§ **Aim of the task**
Set down exactly the lines below, starting at the one that contains "X190500Y558800D03*" and ending at the one that contains "X342900Y355600D03*", with both of those lines included and nothing else.

* * * *

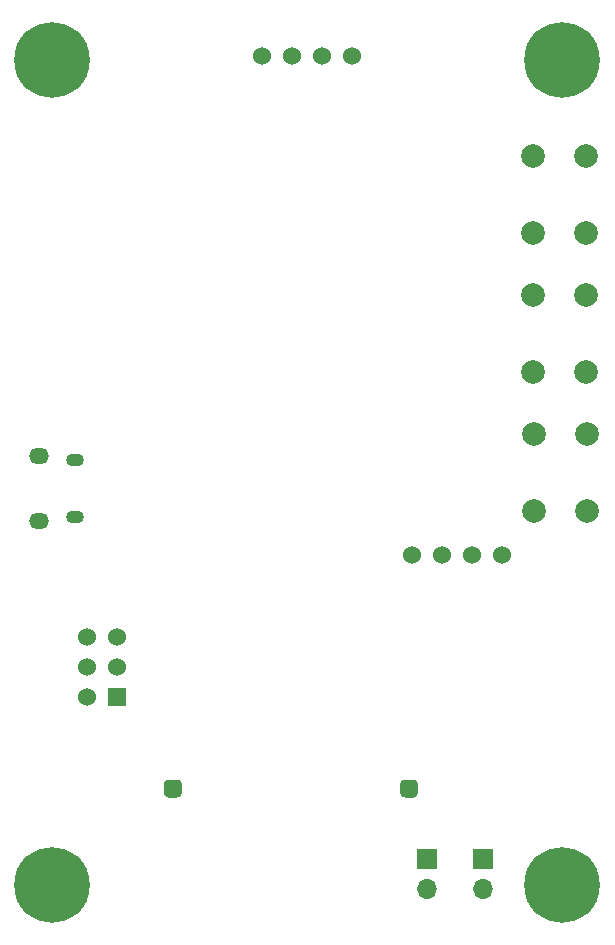
<source format=gbr>
%TF.GenerationSoftware,KiCad,Pcbnew,5.1.8-db9833491~87~ubuntu20.04.1*%
%TF.CreationDate,2020-11-19T17:12:54+01:00*%
%TF.ProjectId,custom-arduino-rtc-temperature-humidity,63757374-6f6d-42d6-9172-6475696e6f2d,rev?*%
%TF.SameCoordinates,Original*%
%TF.FileFunction,Soldermask,Bot*%
%TF.FilePolarity,Negative*%
%FSLAX46Y46*%
G04 Gerber Fmt 4.6, Leading zero omitted, Abs format (unit mm)*
G04 Created by KiCad (PCBNEW 5.1.8-db9833491~87~ubuntu20.04.1) date 2020-11-19 17:12:54*
%MOMM*%
%LPD*%
G01*
G04 APERTURE LIST*
%ADD10O,1.700000X1.700000*%
%ADD11R,1.700000X1.700000*%
%ADD12C,1.524000*%
%ADD13C,2.000000*%
%ADD14R,1.524000X1.524000*%
%ADD15C,0.800000*%
%ADD16C,6.400000*%
%ADD17O,1.700000X1.350000*%
%ADD18O,1.500000X1.100000*%
G04 APERTURE END LIST*
D10*
%TO.C,J7*%
X139700000Y-94361000D03*
D11*
X139700000Y-91821000D03*
%TD*%
D10*
%TO.C,J6*%
X144399000Y-94361000D03*
D11*
X144399000Y-91821000D03*
%TD*%
%TO.C,BT2*%
G36*
G01*
X118905000Y-85457000D02*
X118905000Y-86219000D01*
G75*
G02*
X118524000Y-86600000I-381000J0D01*
G01*
X117762000Y-86600000D01*
G75*
G02*
X117381000Y-86219000I0J381000D01*
G01*
X117381000Y-85457000D01*
G75*
G02*
X117762000Y-85076000I381000J0D01*
G01*
X118524000Y-85076000D01*
G75*
G02*
X118905000Y-85457000I0J-381000D01*
G01*
G37*
G36*
G01*
X138905000Y-85457000D02*
X138905000Y-86219000D01*
G75*
G02*
X138524000Y-86600000I-381000J0D01*
G01*
X137762000Y-86600000D01*
G75*
G02*
X137381000Y-86219000I0J381000D01*
G01*
X137381000Y-85457000D01*
G75*
G02*
X137762000Y-85076000I381000J0D01*
G01*
X138524000Y-85076000D01*
G75*
G02*
X138905000Y-85457000I0J-381000D01*
G01*
G37*
%TD*%
D12*
%TO.C,J4*%
X133350000Y-23830000D03*
X130810000Y-23830000D03*
X128270000Y-23830000D03*
X125730000Y-23830000D03*
%TD*%
%TO.C,J3*%
X138430000Y-66040000D03*
X146050000Y-66040000D03*
X143510000Y-66040000D03*
X140970000Y-66040000D03*
%TD*%
D13*
%TO.C,SW3*%
X153187400Y-62303800D03*
X148687400Y-62303800D03*
X153187400Y-55803800D03*
X148687400Y-55803800D03*
%TD*%
%TO.C,SW2*%
X153162000Y-38783400D03*
X148662000Y-38783400D03*
X153162000Y-32283400D03*
X148662000Y-32283400D03*
%TD*%
%TO.C,SW1*%
X153162000Y-50569000D03*
X148662000Y-50569000D03*
X153162000Y-44069000D03*
X148662000Y-44069000D03*
%TD*%
D12*
%TO.C,J1*%
X110871000Y-73025000D03*
X113411000Y-73025000D03*
X110871000Y-75565000D03*
X113411000Y-75565000D03*
X110871000Y-78105000D03*
D14*
X113411000Y-78105000D03*
%TD*%
D15*
%TO.C,H4*%
X152827056Y-92282944D03*
X151130000Y-91580000D03*
X149432944Y-92282944D03*
X148730000Y-93980000D03*
X149432944Y-95677056D03*
X151130000Y-96380000D03*
X152827056Y-95677056D03*
X153530000Y-93980000D03*
D16*
X151130000Y-93980000D03*
%TD*%
D17*
%TO.C,J2*%
X106835000Y-63157000D03*
X106835000Y-57697000D03*
D18*
X109835000Y-62847000D03*
X109835000Y-58007000D03*
%TD*%
D15*
%TO.C,H3*%
X152827056Y-22432944D03*
X151130000Y-21730000D03*
X149432944Y-22432944D03*
X148730000Y-24130000D03*
X149432944Y-25827056D03*
X151130000Y-26530000D03*
X152827056Y-25827056D03*
X153530000Y-24130000D03*
D16*
X151130000Y-24130000D03*
%TD*%
D15*
%TO.C,H2*%
X109647056Y-92282944D03*
X107950000Y-91580000D03*
X106252944Y-92282944D03*
X105550000Y-93980000D03*
X106252944Y-95677056D03*
X107950000Y-96380000D03*
X109647056Y-95677056D03*
X110350000Y-93980000D03*
D16*
X107950000Y-93980000D03*
%TD*%
D15*
%TO.C,H1*%
X109647056Y-22432944D03*
X107950000Y-21730000D03*
X106252944Y-22432944D03*
X105550000Y-24130000D03*
X106252944Y-25827056D03*
X107950000Y-26530000D03*
X109647056Y-25827056D03*
X110350000Y-24130000D03*
D16*
X107950000Y-24130000D03*
%TD*%
M02*

</source>
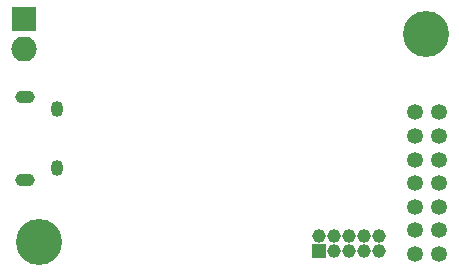
<source format=gbs>
G04 #@! TF.FileFunction,Soldermask,Bot*
%FSLAX46Y46*%
G04 Gerber Fmt 4.6, Leading zero omitted, Abs format (unit mm)*
G04 Created by KiCad (PCBNEW 0.201602050916+6538~42~ubuntu15.10.1-product) date Fri 05 Feb 2016 02:22:28 PM EST*
%MOMM*%
G01*
G04 APERTURE LIST*
%ADD10C,0.100000*%
%ADD11R,1.150000X1.150000*%
%ADD12C,1.150000*%
%ADD13R,2.132000X2.132000*%
%ADD14O,2.132000X2.132000*%
%ADD15C,3.900000*%
%ADD16O,1.050000X1.350000*%
%ADD17O,1.650000X1.100000*%
%ADD18C,1.350000*%
G04 APERTURE END LIST*
D10*
D11*
X155575000Y-107696000D03*
D12*
X156845000Y-107696000D03*
X158115000Y-107696000D03*
X159385000Y-107696000D03*
X160655000Y-107696000D03*
X156845000Y-106426000D03*
X158115000Y-106426000D03*
X159385000Y-106426000D03*
X160655000Y-106426000D03*
X155575000Y-106426000D03*
D13*
X130556000Y-88011000D03*
D14*
X130556000Y-90551000D03*
D15*
X131826000Y-106934000D03*
X164592000Y-89281000D03*
D16*
X133388540Y-95606600D03*
X133388540Y-100606600D03*
D17*
X130688540Y-94606600D03*
X130688540Y-101606600D03*
D18*
X165703000Y-107918000D03*
X163703000Y-107918000D03*
X165703000Y-105918000D03*
X163703000Y-105918000D03*
X165703000Y-103918000D03*
X163703000Y-103918000D03*
X165703000Y-101918000D03*
X163703000Y-101918000D03*
X165703000Y-99918000D03*
X163703000Y-99918000D03*
X165703000Y-97918000D03*
X163703000Y-97918000D03*
X165703000Y-95918000D03*
X163703000Y-95918000D03*
M02*

</source>
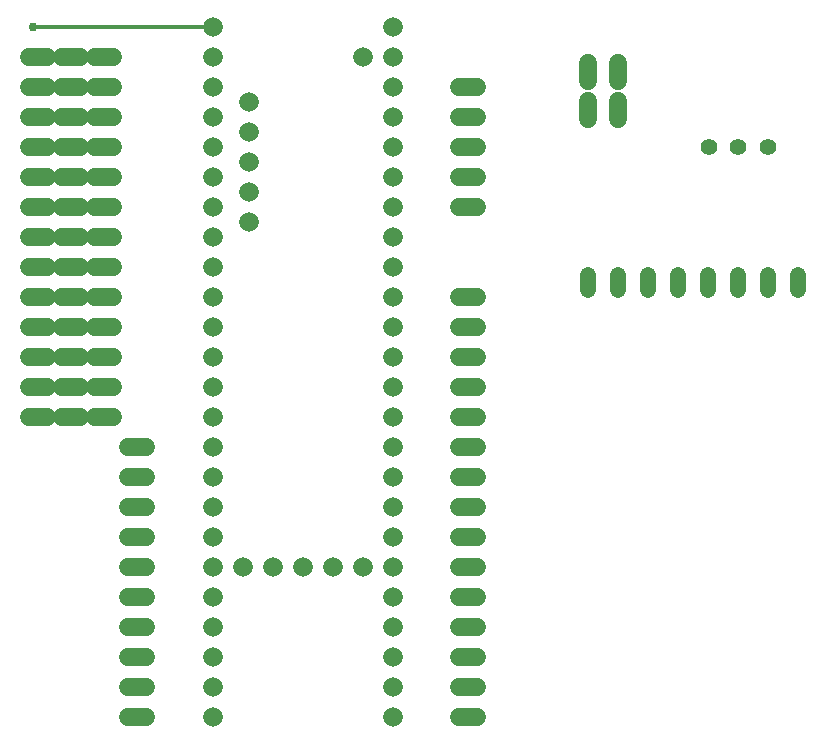
<source format=gbr>
G04 EAGLE Gerber RS-274X export*
G75*
%MOMM*%
%FSLAX34Y34*%
%LPD*%
%INBottom Copper*%
%IPPOS*%
%AMOC8*
5,1,8,0,0,1.08239X$1,22.5*%
G01*
%ADD10C,1.665000*%
%ADD11C,1.524000*%
%ADD12C,1.408000*%
%ADD13C,1.320800*%
%ADD14C,0.756400*%
%ADD15C,0.304800*%


D10*
X190500Y584200D03*
X190500Y558800D03*
X190500Y533400D03*
X190500Y508000D03*
X190500Y482600D03*
X190500Y457200D03*
X190500Y431800D03*
X190500Y406400D03*
X190500Y381000D03*
X190500Y355600D03*
X190500Y330200D03*
X190500Y304800D03*
X342900Y304800D03*
X342900Y330200D03*
X342900Y355600D03*
X342900Y381000D03*
X342900Y406400D03*
X342900Y431800D03*
X342900Y457200D03*
X342900Y482600D03*
X342900Y508000D03*
X342900Y533400D03*
X342900Y558800D03*
X190500Y254000D03*
X190500Y228600D03*
X190500Y203200D03*
X190500Y177800D03*
X190500Y152400D03*
X190500Y127000D03*
X190500Y101600D03*
X190500Y76200D03*
X190500Y50800D03*
X342900Y50800D03*
X342900Y76200D03*
X342900Y101600D03*
X342900Y127000D03*
X342900Y152400D03*
X342900Y177800D03*
X342900Y203200D03*
X342900Y228600D03*
X342900Y254000D03*
X190500Y279400D03*
X215900Y177800D03*
X241300Y177800D03*
X266700Y177800D03*
X292100Y177800D03*
X317500Y177800D03*
X221000Y469900D03*
X221000Y495300D03*
X221000Y520700D03*
X221000Y546100D03*
X221000Y571500D03*
X342900Y584200D03*
X342900Y635000D03*
X190500Y609600D03*
X317500Y609600D03*
X342900Y279400D03*
X342900Y609600D03*
X190500Y635000D03*
D11*
X105410Y609600D02*
X90170Y609600D01*
X90170Y584200D02*
X105410Y584200D01*
X105410Y558800D02*
X90170Y558800D01*
X90170Y533400D02*
X105410Y533400D01*
X105410Y508000D02*
X90170Y508000D01*
X90170Y482600D02*
X105410Y482600D01*
X105410Y457200D02*
X90170Y457200D01*
X90170Y431800D02*
X105410Y431800D01*
X105410Y406400D02*
X90170Y406400D01*
X90170Y381000D02*
X105410Y381000D01*
X105410Y355600D02*
X90170Y355600D01*
X90170Y330200D02*
X105410Y330200D01*
X105410Y304800D02*
X90170Y304800D01*
X77470Y304800D02*
X62230Y304800D01*
X62230Y330200D02*
X77470Y330200D01*
X77470Y355600D02*
X62230Y355600D01*
X62230Y381000D02*
X77470Y381000D01*
X77470Y406400D02*
X62230Y406400D01*
X62230Y431800D02*
X77470Y431800D01*
X77470Y457200D02*
X62230Y457200D01*
X62230Y482600D02*
X77470Y482600D01*
X77470Y508000D02*
X62230Y508000D01*
X62230Y533400D02*
X77470Y533400D01*
X77470Y558800D02*
X62230Y558800D01*
X62230Y584200D02*
X77470Y584200D01*
X77470Y609600D02*
X62230Y609600D01*
X49530Y304800D02*
X34290Y304800D01*
X34290Y330200D02*
X49530Y330200D01*
X49530Y355600D02*
X34290Y355600D01*
X34290Y381000D02*
X49530Y381000D01*
X49530Y406400D02*
X34290Y406400D01*
X34290Y431800D02*
X49530Y431800D01*
X49530Y457200D02*
X34290Y457200D01*
X34290Y482600D02*
X49530Y482600D01*
X49530Y508000D02*
X34290Y508000D01*
X34290Y533400D02*
X49530Y533400D01*
X49530Y558800D02*
X34290Y558800D01*
X34290Y584200D02*
X49530Y584200D01*
X49530Y609600D02*
X34290Y609600D01*
D12*
X610000Y533400D03*
X635000Y533400D03*
X660000Y533400D03*
D11*
X133350Y279400D02*
X118110Y279400D01*
X118110Y254000D02*
X133350Y254000D01*
X133350Y228600D02*
X118110Y228600D01*
X118110Y203200D02*
X133350Y203200D01*
X133350Y177800D02*
X118110Y177800D01*
X118110Y152400D02*
X133350Y152400D01*
X133350Y127000D02*
X118110Y127000D01*
X118110Y101600D02*
X133350Y101600D01*
X133350Y76200D02*
X118110Y76200D01*
X118110Y50800D02*
X133350Y50800D01*
X398780Y279400D02*
X414020Y279400D01*
X414020Y254000D02*
X398780Y254000D01*
X398780Y228600D02*
X414020Y228600D01*
X414020Y203200D02*
X398780Y203200D01*
X398780Y177800D02*
X414020Y177800D01*
X414020Y152400D02*
X398780Y152400D01*
X398780Y127000D02*
X414020Y127000D01*
X414020Y101600D02*
X398780Y101600D01*
X398780Y76200D02*
X414020Y76200D01*
X414020Y50800D02*
X398780Y50800D01*
D13*
X508000Y412496D02*
X508000Y425704D01*
X533400Y425704D02*
X533400Y412496D01*
X558800Y412496D02*
X558800Y425704D01*
X584200Y425704D02*
X584200Y412496D01*
X609600Y412496D02*
X609600Y425704D01*
X635000Y425704D02*
X635000Y412496D01*
X660400Y412496D02*
X660400Y425704D01*
X685800Y425704D02*
X685800Y412496D01*
D11*
X414020Y406400D02*
X398780Y406400D01*
X398780Y381000D02*
X414020Y381000D01*
X414020Y355600D02*
X398780Y355600D01*
X398780Y330200D02*
X414020Y330200D01*
X414020Y304800D02*
X398780Y304800D01*
X398780Y584200D02*
X414020Y584200D01*
X414020Y558800D02*
X398780Y558800D01*
X398780Y533400D02*
X414020Y533400D01*
X414020Y508000D02*
X398780Y508000D01*
X398780Y482600D02*
X414020Y482600D01*
X508000Y557530D02*
X508000Y572770D01*
X533400Y572770D02*
X533400Y557530D01*
X508000Y589280D02*
X508000Y604520D01*
X533400Y604520D02*
X533400Y589280D01*
D14*
X38100Y635000D03*
D15*
X190500Y635000D01*
M02*

</source>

* * * *

§ **Task answer**
X190500Y558800D03*
X190500Y533400D03*
X190500Y508000D03*
X190500Y482600D03*
X190500Y457200D03*
X190500Y431800D03*
X190500Y406400D03*
X190500Y381000D03*
X190500Y355600D03*
X190500Y330200D03*
X190500Y304800D03*
X342900Y304800D03*
X342900Y330200D03*
X342900Y355600D03*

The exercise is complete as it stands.